第33回映画祭TAMA CINEMA FORUM
多摩市立永山公民館(ベルブ永山 3階)
多摩市立関戸公民館(ヴィータコミューネ 7階)
1920年に設立された黒人のプロフェッショナル野球リーグ、ニグロリーグの創立から盛衰を描いたドキュメンタリー。サチェル・ペイジやバック・オニールといった伝説的な選手たち。(彼らは初期のキャリアでジャッキー・ロビンソン時代への道を拓いた)そしてニグロリーグからスタートした殿堂入りの名選手ウィリー・メイズやハンク・アーロン。ニューアーク・イーグルスの活動家オーナーであり、全米野球殿堂入りを果たした唯一の女性であるエファ・マンリーまで、黒人社会の経済的・社会的支柱として、また偉大なアスリートたちの舞台としての黒人野球を探求する。
サム・ポラード監督は編集者としてスタートし、スパイク・リーとの仕事で素晴らしいキャリアを築いた。ドキュメンタリー監督としても、近年マーティン・ルーサー・キングJr.やビル・ラッセルを描いた作品を製作し、目覚ましい活躍を見せている。
そんな彼の新作は、現在のMLBでのアクロバティックな魅せるプレーの基盤を作ったスター選手を多く輩出しながら、歴史の陰に埋もれてしまったニグロリーグについて。驚くほど豊富な記録映像や写真を駆使して、アンサングヒーローたちを甦(よみがえ)らせた。スター選手でありながら、数日間ピーナッツバターとパンだけで生活しなければならなかったハンク・アーロンや、泊まるところがなかったため、試合後に球場でスーツケースの上で寝なければならなかったことがあるサチェル・ペイジなど、人種差別と闘いながら時代を切り拓いた偉人たちには心を打たれる。
野球ファンはもちろんのこと、当時の政治的、文化的、社会的な出来事がリーグをどのように形成したか、公民権運動に至るまでの文化的状況をより深く理解したい人にも観ていただきたい作品である。(飯絢)
大リーグ評論家。1956年生まれ、千葉県出身。68年に日米野球を初観戦し、本場のアメリカ野球に魅了される。73年に初渡米して以来、毎年現地で大リーグなど観戦。今年はミズーリ州カンザスシティのニグロリーグ野球博物館も訪問。現在は日刊スポーツ、夕刊フジなどで執筆のほか、Spotv Now、AbemaでMLB中継の解説者としても活躍中。

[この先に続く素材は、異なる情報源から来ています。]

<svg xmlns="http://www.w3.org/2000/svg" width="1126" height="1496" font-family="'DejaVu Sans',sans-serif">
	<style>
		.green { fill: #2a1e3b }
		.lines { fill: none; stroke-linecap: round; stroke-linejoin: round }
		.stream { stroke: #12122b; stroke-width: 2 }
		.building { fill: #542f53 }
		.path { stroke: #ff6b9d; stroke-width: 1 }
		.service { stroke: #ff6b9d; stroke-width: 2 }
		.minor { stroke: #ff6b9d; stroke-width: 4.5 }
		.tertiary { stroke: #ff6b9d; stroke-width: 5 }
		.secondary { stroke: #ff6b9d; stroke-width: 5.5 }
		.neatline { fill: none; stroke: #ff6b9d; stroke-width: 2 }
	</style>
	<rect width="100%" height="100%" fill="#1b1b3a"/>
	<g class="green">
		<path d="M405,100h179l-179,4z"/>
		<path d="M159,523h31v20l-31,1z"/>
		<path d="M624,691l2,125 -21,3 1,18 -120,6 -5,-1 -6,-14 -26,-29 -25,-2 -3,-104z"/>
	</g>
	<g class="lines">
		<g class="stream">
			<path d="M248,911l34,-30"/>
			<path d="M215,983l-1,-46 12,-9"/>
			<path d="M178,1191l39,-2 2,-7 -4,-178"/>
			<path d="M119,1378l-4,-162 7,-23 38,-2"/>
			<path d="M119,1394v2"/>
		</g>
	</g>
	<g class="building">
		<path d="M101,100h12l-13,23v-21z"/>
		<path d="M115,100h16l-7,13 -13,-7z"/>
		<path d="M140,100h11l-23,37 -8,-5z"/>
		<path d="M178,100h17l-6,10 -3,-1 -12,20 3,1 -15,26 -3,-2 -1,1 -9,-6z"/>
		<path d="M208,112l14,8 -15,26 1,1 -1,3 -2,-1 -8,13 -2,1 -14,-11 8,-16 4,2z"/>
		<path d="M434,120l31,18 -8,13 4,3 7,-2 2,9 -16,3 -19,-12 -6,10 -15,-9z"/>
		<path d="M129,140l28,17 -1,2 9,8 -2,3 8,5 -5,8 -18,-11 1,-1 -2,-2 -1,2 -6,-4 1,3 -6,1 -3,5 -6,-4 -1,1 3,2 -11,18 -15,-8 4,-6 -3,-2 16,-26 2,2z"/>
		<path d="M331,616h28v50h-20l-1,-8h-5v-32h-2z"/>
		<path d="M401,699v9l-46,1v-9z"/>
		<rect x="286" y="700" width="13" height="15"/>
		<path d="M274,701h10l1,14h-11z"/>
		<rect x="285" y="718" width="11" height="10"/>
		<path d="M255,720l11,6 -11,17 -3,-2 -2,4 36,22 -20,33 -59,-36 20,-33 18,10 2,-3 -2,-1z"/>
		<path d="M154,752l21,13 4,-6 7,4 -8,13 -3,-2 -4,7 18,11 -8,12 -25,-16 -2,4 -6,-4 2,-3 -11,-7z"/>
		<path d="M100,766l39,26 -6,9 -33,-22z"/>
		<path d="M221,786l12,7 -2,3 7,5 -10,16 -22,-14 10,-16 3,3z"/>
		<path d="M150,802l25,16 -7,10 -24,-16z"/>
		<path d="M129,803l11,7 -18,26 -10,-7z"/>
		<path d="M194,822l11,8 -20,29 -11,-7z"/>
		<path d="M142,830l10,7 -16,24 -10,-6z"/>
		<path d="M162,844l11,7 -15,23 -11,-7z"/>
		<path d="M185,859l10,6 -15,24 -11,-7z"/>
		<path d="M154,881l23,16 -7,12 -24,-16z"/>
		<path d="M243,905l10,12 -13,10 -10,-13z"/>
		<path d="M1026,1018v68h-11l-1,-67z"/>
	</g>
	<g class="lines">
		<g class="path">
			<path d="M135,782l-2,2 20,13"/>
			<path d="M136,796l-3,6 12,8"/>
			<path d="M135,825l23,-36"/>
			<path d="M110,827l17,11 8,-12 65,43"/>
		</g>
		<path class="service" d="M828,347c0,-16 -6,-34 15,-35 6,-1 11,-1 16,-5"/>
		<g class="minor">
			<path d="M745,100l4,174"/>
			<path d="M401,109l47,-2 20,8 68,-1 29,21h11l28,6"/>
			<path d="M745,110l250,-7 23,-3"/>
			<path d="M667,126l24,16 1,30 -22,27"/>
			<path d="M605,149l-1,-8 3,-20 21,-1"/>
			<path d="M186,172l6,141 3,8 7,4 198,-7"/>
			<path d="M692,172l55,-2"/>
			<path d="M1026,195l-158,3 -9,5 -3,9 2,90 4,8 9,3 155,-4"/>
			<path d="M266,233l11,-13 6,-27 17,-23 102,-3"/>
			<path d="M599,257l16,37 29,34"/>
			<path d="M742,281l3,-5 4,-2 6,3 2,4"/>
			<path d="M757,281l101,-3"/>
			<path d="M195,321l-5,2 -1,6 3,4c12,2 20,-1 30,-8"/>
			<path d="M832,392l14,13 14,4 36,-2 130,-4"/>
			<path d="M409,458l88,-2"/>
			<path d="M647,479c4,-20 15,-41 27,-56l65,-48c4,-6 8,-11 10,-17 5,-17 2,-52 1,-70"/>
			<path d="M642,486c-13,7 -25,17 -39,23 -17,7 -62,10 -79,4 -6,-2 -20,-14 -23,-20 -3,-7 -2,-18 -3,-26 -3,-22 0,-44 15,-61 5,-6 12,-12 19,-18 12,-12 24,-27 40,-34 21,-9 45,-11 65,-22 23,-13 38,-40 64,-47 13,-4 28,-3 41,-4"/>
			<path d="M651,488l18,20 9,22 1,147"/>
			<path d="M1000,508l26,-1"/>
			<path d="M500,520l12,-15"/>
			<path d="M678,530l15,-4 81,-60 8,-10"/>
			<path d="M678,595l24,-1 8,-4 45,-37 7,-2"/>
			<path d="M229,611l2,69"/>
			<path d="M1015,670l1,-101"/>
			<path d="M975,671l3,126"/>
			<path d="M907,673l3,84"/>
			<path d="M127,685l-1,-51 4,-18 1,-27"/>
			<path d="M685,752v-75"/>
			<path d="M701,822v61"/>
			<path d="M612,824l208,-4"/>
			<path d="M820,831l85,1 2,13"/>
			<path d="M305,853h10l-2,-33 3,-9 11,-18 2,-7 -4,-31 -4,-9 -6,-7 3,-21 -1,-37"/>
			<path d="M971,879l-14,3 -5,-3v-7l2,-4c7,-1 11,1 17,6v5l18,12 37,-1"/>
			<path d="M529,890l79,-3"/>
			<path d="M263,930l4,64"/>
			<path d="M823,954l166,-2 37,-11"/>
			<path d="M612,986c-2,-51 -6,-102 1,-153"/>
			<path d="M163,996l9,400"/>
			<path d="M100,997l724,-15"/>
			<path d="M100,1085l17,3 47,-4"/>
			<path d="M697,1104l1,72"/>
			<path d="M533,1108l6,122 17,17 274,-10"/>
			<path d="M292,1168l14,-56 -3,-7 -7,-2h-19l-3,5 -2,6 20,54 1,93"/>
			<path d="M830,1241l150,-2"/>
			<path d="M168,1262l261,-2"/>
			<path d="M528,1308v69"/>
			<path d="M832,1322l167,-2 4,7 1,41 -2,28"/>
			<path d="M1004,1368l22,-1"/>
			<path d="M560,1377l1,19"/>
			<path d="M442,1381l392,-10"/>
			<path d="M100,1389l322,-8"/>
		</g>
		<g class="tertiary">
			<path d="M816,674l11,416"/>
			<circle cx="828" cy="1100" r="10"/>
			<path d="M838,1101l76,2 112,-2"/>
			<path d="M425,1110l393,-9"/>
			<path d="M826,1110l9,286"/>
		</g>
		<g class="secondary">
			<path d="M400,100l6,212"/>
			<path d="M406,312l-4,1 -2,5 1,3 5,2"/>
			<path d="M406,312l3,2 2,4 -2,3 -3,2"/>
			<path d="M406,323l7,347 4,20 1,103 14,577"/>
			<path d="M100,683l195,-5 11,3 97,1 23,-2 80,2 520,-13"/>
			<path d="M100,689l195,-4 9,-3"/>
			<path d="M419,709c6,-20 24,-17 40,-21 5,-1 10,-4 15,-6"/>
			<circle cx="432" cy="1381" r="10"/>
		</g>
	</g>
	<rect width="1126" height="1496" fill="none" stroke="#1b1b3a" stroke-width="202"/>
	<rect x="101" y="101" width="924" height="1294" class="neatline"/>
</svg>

「もっと知りたい!大谷翔平SHO-TIME観戦ガイド」(小学館新書)など著書多数。
ライムスターの宇多丸さんから本プログラムで日本初上映となる『The League』について、コメントをいただきました!
僕自身は恥ずかしながら90年代にようやく復刻版のベースボール・キャップによってその存在を知ったに過ぎない「ニグロ・リーグ」だが、本作を観るまで、ここまで豊かで重要な歴史を持っていたこと、まったくわかっていなかった!
特に、かつてのメジャー・リーグの人種隔離方針ゆえにむしろ逞しく発達したこのシーン(アフリカン・アメリカン・カルチャーの『即興性』の現れという作中の指摘も、なるほど!)が、広く知られるジャッキー・ロビンソンの活躍以降、少なくとも表面的には大きく進んだ人種融和によって逆に衰退してゆかざるを得なくなった……という皮肉な成り行きは、少数派文化と主流派社会/既存権力の一種普遍的な関係性を浮かび上がらせてもいるようで、強烈な印象を残したし、深く考え込まされた。当事者たちの貴重な生の声が豊富に残っていることにも驚かされる!
「アメリカ」を理解する上でも必見の一本。